▶ WHAT TO WORK ON: If a line includes the word "Music", it belongs in the count; state the total for the data below and add nothing.

▶ DATA FOR THIS TASK:
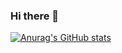 ### Hi there 👋

[![Anurag's GitHub stats](https://github-readme-stats.vercel.app/api?username=KennyCallegari)](https://github.com/anuraghazra/github-readme-stats)
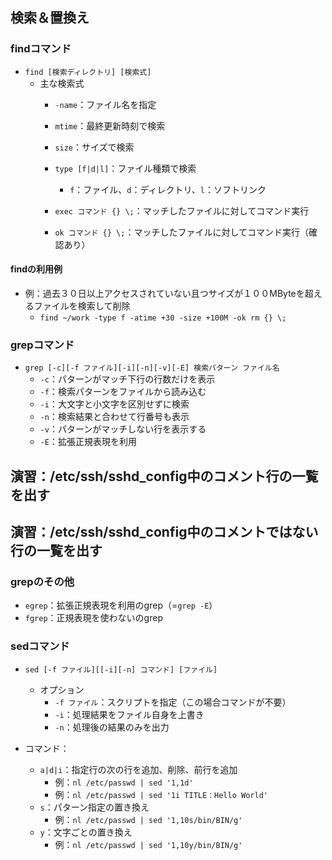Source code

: ## 検索＆置換え



### findコマンド

- `find [検索ディレクトリ] [検索式]`
  - 主な検索式
    - `-name`：ファイル名を指定
    - `mtime`：最終更新時刻で検索
    - `size`：サイズで検索



    - `type [f|d|l]`：ファイル種類で検索
      - `f`：ファイル、`d`：ディレクトリ、`l`：ソフトリンク
    - `exec コマンド {} \;`：マッチしたファイルに対してコマンド実行
    - `ok コマンド {} \;`：マッチしたファイルに対してコマンド実行（確認あり）



#### findの利用例

- 例：過去３０日以上アクセスされていない且つサイズが１００MByteを超えるファイルを検索して削除
  - `find ~/work -type f -atime +30 -size +100M -ok rm {} \;` 



### grepコマンド

- `grep [-c][-f ファイル][-i][-n][-v][-E] 検索パターン ファイル名`
  - `-c`：パターンがマッチ下行の行数だけを表示
  - `-f`：検索パターンをファイルから読み込む
  - `-i`：大文字と小文字を区別せずに検索
  - `-n`：検索結果と合わせて行番号も表示
  - `-v`：パターンがマッチしない行を表示する
  - `-E`：拡張正規表現を利用



 ## 演習：/etc/ssh/sshd_config中のコメント行の一覧を出す
 <!-- cat /etc/ssh/sshd_config | grep ^# -->
 ## 演習：/etc/ssh/sshd_config中のコメントではない行の一覧を出す
 <!-- cat /etc/ssh/sshd_config | grep -v ^# -->
 <!-- cat /etc/ssh/sshd_config | grep -v ^# | uniq -->
 <!-- cat /etc/ssh/sshd_config | grep -v ^# | grep -v ^$ -->



### grepのその他

- `egrep`：拡張正規表現を利用のgrep（=`grep -E`）
- `fgrep`：正規表現を使わないのgrep



### sedコマンド

- `sed [-f ファイル][[-i][-n] コマンド] [ファイル]`
  - オプション
    - `-f ファイル`：スクリプトを指定（この場合コマンドが不要）
    - `-i`：処理結果をファイル自身を上書き
    - `-n`：処理後の結果のみを出力



- コマンド：
  - `a|d|i`：指定行の次の行を追加、削除、前行を追加
    - 例：`nl /etc/passwd | sed '1,1d'`
    - 例：`nl /etc/passwd | sed '1i TITLE：Hello World'`
  - `s`：パターン指定の置き換え
    - 例：`nl /etc/passwd | sed '1,10s/bin/BIN/g'`
  - `y`：文字ごとの置き換え
    - 例：`nl /etc/passwd | sed '1,10y/bin/BIN/g'`
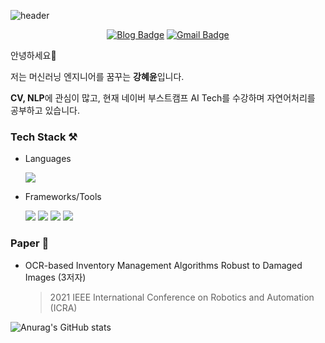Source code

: ![header](https://capsule-render.vercel.app/api?type=waving&color=gradient&customColorList=1,5,6,7,30&height=300&section=header&text=Khyeyoon&fontSize=90)

<div align=center>

[![Blog Badge](http://img.shields.io/badge/-Blog-black?style=flat-square&logo=github&link=https://khyeyoon.github.io/categories/)](https://khyeyoon.github.io/categories/) [![Gmail Badge](https://img.shields.io/badge/Gmail-d14836?style=flat-square&logo=Gmail&logoColor=white&link=mailto:koycc1220@gmail.com)](mailto:koycc1220@gmail.com)

 </div>
 
 <div align=center>
	
<!-- <a href="https://hits.seeyoufarm.com"><img src="https://hits.seeyoufarm.com/api/count/incr/badge.svg?url=https%3A%2F%2Fgithub.com%2FKhyeyoon%2Fhit-counter&count_bg=%2379C83D&title_bg=%23555555&icon=&icon_color=%23E7E7E7&title=hits&edge_flat=false"/></a> -->
	
 </div>

안녕하세요👋

저는 머신러닝 엔지니어를 꿈꾸는 **강혜윤**입니다.

**CV, NLP**에 관심이 많고, 현재 네이버 부스트캠프 AI Tech를 수강하며 자연어처리를 공부하고 있습니다.


### Tech Stack ⚒

* Languages 

	<img src="https://img.shields.io/badge/Python-3776AB?style=for-the-badge&logo=Python&logoColor=white"> 

* Frameworks/Tools

	<img src="https://img.shields.io/badge/PyTorch-EE4C2C?style=for-the-badge&logo=PyTorch&logoColor=white"> <img src="https://img.shields.io/badge/Docker-2496ED?style=for-the-badge&logo=Docker&logoColor=white"> <img src="https://img.shields.io/badge/pandas-150458?style=for-the-badge&logo=pandas&logoColor=white"> <img src="https://img.shields.io/badge/Linux-FCC624?style=for-the-badge&logo=Linux&logoColor=white">

### Paper 📃

* OCR-based Inventory Management Algorithms Robust to Damaged Images (3저자)
	> 2021 IEEE International Conference on Robotics and Automation (ICRA)


![Anurag's GitHub stats](https://github-readme-stats.vercel.app/api?username=Khyeyoon&show_icons=true&theme=radical)


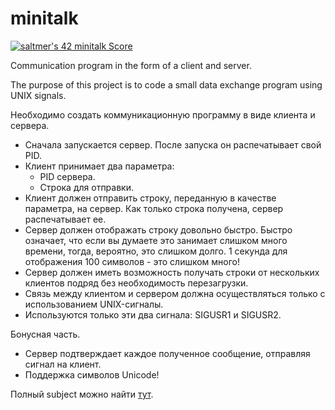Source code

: # minitalk

[![saltmer's 42 minitalk Score](https://badge42.vercel.app/api/v2/cl1mc7bhg006309kzftm5w40f/project/2227762)](https://github.com/JaeSeoKim/badge42)

Communication program in the form of a client and server.

The purpose of this project is to code a small data exchange program using UNIX signals.

Необходимо создать коммуникационную программу в виде клиента и сервера.


* Сначала запускается сервер. После запуска он распечатывает свой PID.
* Клиент принимает два параметра:
  + PID сервера.
  + Строка для отправки.
* Клиент должен отправить строку, переданную в качестве параметра, на сервер.
Как только строка получена, сервер распечатывает ее.
* Сервер должен отображать строку довольно быстро. Быстро означает, что если вы думаете
это занимает слишком много времени, тогда, вероятно, это слишком долго.
1 секунда для отображения 100 символов - это слишком много!
* Сервер должен иметь возможность получать строки от нескольких клиентов подряд без
необходимость перезагрузки.
* Связь между клиентом и сервером должна осуществляться только с использованием
UNIX-сигналы.
* Используются только эти два сигнала: SIGUSR1 и SIGUSR2.

Бонусная часть.

* Сервер подтверждает каждое полученное сообщение, отправляя сигнал на
клиент.
* Поддержка символов Unicode!

Полный subject можно найти <a href="">тут</a>.
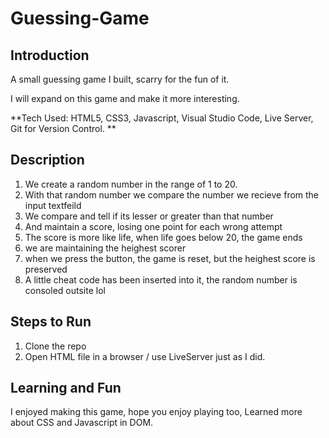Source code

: # Guessing-Game

## Introduction 

A small guessing game I built, scarry for the fun of it.

I will expand on this game and make it more interesting. 

**Tech Used: HTML5, CSS3, Javascript, Visual Studio Code, Live Server, Git for Version Control. **

## Description

1. We create a random number in the range of 1 to 20.
2. With that random number we compare the number we recieve from the input textfeild 
3. We compare and tell if its lesser or greater than that number
4. And maintain a score, losing one point for each wrong attempt
5. The score is more like life, when life goes below 20, the game ends 
6. we are maintaining the heighest scorer
7. when we press the button, the game is reset, but the heighest score is preserved
8. A little cheat code has been inserted into it, the random number is consoled outsite lol

## Steps to Run
1. Clone the repo
2. Open HTML file in a browser / use LiveServer just as I did.

## Learning and Fun

I enjoyed making this game, hope you enjoy playing too, Learned more about CSS and Javascript in DOM. 

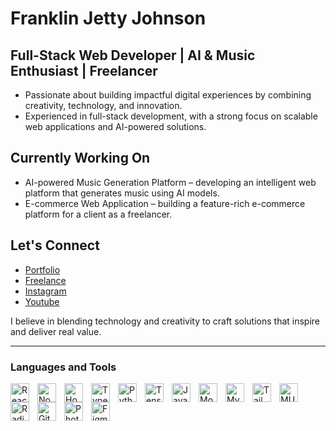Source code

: # Franklin Jetty Johnson

## Full-Stack Web Developer | AI & Music Enthusiast | Freelancer

* Passionate about building impactful digital experiences by combining creativity, technology, and innovation.
* Experienced in full-stack development, with a strong focus on scalable web applications and AI-powered solutions.
  
## Currently Working On
* AI-powered Music Generation Platform – developing an intelligent web platform that generates music using AI models.
* E-commerce Web Application – building a feature-rich e-commerce platform for a client as a freelancer.

## Let's Connect
* [Portfolio](https://franklin-jetty-johnson.vercel.app/)
* [Freelance](https://www.instagram.com/broscode.dev/)
* [Instagram](https://www.instagram.com/jhonsfranky17/)
* [Youtube](https://www.youtube.com/@infinityband4631)

I believe in blending technology and creativity to craft solutions that inspire and deliver real value.


---

### Languages and Tools

<img align="left" alt="React" width="30px" style="padding-right:10px;" src="https://cdn.jsdelivr.net/gh/devicons/devicon/icons/react/react-original.svg" />
<img align="left" alt="NodeJS" width="30px" style="padding-right:10px;" src="https://cdn.jsdelivr.net/gh/devicons/devicon/icons/nodejs/nodejs-original.svg" />
<img align="left" alt="Hono" width="30px" style="padding-right:10px;" src="https://hono.dev/favicon.ico" />
<img align="left" alt="Typescript" width="30px" style="padding-right:10px;" src="https://cdn-icons-png.flaticon.com/512/5968/5968381.png" />
<img align="left" alt="Python" width="30px" style="padding-right:10px;" src="https://img.icons8.com/color/48/python--v1.png" />
<img align="left" alt="Tensorflow" width="30px" style="padding-right:10px;" src="https://icon.icepanel.io/Technology/svg/TensorFlow.svg" />
<img align="left" alt="Java" width="30px" style="padding-right:10px;" src="https://cdn.jsdelivr.net/gh/devicons/devicon/icons/java/java-original.svg"/>
<img align="left" alt="MongoDB" width="30px" style="padding-right:10px;" src="https://cdn.jsdelivr.net/gh/devicons/devicon@latest/icons/mongodb/mongodb-plain-wordmark.svg" />
<img align="left" alt="MySQL" width="30px" style="padding-right:10px;" src="https://cdn.jsdelivr.net/gh/devicons/devicon@latest/icons/mysql/mysql-original-wordmark.svg" />
<img align="left" alt="Tailwind" width="30px" style="padding-right:10px;" src="https://cdn.jsdelivr.net/gh/devicons/devicon@latest/icons/tailwindcss/tailwindcss-original.svg" />
<img align="left" alt="MUI" width="30px" style="padding-right:10px;" src="https://cdn.jsdelivr.net/gh/devicons/devicon@latest/icons/materialui/materialui-original.svg" />
<img align="left" alt="Radix" width="30px" style="padding-right:10px;" src="https://www.radix-ui.com/favicon-white.svg" />
<img align="left" alt="Git" width="30px" style="padding-right:10px;" src="https://cdn.jsdelivr.net/gh/devicons/devicon/icons/git/git-original.svg" />
<img align="left" alt="Photoshop" width="30px" style="padding-right:10px;" src="https://cdn.jsdelivr.net/gh/devicons/devicon@latest/icons/photoshop/photoshop-original.svg" />
<img align="left" alt="Figma" width="30px" style="padding-right:10px;" src="https://cdn.jsdelivr.net/gh/devicons/devicon@latest/icons/figma/figma-original.svg" />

▶ EXERCISE RESULT: 2